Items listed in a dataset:
_____

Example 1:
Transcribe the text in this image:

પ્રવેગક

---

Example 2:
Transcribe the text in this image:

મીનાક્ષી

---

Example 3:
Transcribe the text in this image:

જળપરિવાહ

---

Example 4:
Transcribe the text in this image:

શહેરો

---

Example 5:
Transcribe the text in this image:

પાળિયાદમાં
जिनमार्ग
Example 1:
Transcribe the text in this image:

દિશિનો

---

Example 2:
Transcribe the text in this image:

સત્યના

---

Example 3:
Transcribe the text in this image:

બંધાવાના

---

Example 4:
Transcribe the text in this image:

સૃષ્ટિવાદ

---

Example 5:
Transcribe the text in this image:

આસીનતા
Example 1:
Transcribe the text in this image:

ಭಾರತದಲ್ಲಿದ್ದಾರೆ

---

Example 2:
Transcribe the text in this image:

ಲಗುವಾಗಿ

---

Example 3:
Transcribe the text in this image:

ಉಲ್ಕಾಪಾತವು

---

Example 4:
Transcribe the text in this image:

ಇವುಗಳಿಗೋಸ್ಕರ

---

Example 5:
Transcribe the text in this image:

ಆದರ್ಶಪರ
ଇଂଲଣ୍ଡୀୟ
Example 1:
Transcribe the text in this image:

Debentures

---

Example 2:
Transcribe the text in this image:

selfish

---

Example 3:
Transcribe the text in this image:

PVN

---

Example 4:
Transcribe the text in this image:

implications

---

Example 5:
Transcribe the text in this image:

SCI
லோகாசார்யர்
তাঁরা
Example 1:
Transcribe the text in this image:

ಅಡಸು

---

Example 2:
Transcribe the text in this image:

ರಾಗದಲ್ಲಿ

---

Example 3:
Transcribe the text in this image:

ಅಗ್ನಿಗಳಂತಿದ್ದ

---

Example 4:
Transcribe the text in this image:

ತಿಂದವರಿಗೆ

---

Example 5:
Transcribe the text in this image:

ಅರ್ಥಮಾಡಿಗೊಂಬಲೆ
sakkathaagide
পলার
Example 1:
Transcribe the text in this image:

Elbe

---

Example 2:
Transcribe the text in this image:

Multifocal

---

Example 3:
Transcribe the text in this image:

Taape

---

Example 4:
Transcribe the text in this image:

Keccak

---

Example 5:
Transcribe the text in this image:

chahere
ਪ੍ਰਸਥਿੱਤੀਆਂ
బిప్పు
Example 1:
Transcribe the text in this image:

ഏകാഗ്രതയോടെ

_____

● What to produce
The entries shown above should be copied out word for word.

● Solution to this exercise
Example 1:
Transcribe the text in this image:

પ્રવેગક

---

Example 2:
Transcribe the text in this image:

મીનાક્ષી

---

Example 3:
Transcribe the text in this image:

જળપરિવાહ

---

Example 4:
Transcribe the text in this image:

શહેરો

---

Example 5:
Transcribe the text in this image:

પાળિયાદમાં
जिनमार्ग
Example 1:
Transcribe the text in this image:

દિશિનો

---

Example 2:
Transcribe the text in this image:

સત્યના

---

Example 3:
Transcribe the text in this image:

બંધાવાના

---

Example 4:
Transcribe the text in this image:

સૃષ્ટિવાદ

---

Example 5:
Transcribe the text in this image:

આસીનતા
Example 1:
Transcribe the text in this image:

ಭಾರತದಲ್ಲಿದ್ದಾರೆ

---

Example 2:
Transcribe the text in this image:

ಲಗುವಾಗಿ

---

Example 3:
Transcribe the text in this image:

ಉಲ್ಕಾಪಾತವು

---

Example 4:
Transcribe the text in this image:

ಇವುಗಳಿಗೋಸ್ಕರ

---

Example 5:
Transcribe the text in this image:

ಆದರ್ಶಪರ
ଇଂଲଣ୍ଡୀୟ
Example 1:
Transcribe the text in this image:

Debentures

---

Example 2:
Transcribe the text in this image:

selfish

---

Example 3:
Transcribe the text in this image:

PVN

---

Example 4:
Transcribe the text in this image:

implications

---

Example 5:
Transcribe the text in this image:

SCI
லோகாசார்யர்
তাঁরা
Example 1:
Transcribe the text in this image:

ಅಡಸು

---

Example 2:
Transcribe the text in this image:

ರಾಗದಲ್ಲಿ

---

Example 3:
Transcribe the text in this image:

ಅಗ್ನಿಗಳಂತಿದ್ದ

---

Example 4:
Transcribe the text in this image:

ತಿಂದವರಿಗೆ

---

Example 5:
Transcribe the text in this image:

ಅರ್ಥಮಾಡಿಗೊಂಬಲೆ
sakkathaagide
পলার
Example 1:
Transcribe the text in this image:

Elbe

---

Example 2:
Transcribe the text in this image:

Multifocal

---

Example 3:
Transcribe the text in this image:

Taape

---

Example 4:
Transcribe the text in this image:

Keccak

---

Example 5:
Transcribe the text in this image:

chahere
ਪ੍ਰਸਥਿੱਤੀਆਂ
బిప్పు
Example 1:
Transcribe the text in this image:

ഏകാഗ്രതയോടെ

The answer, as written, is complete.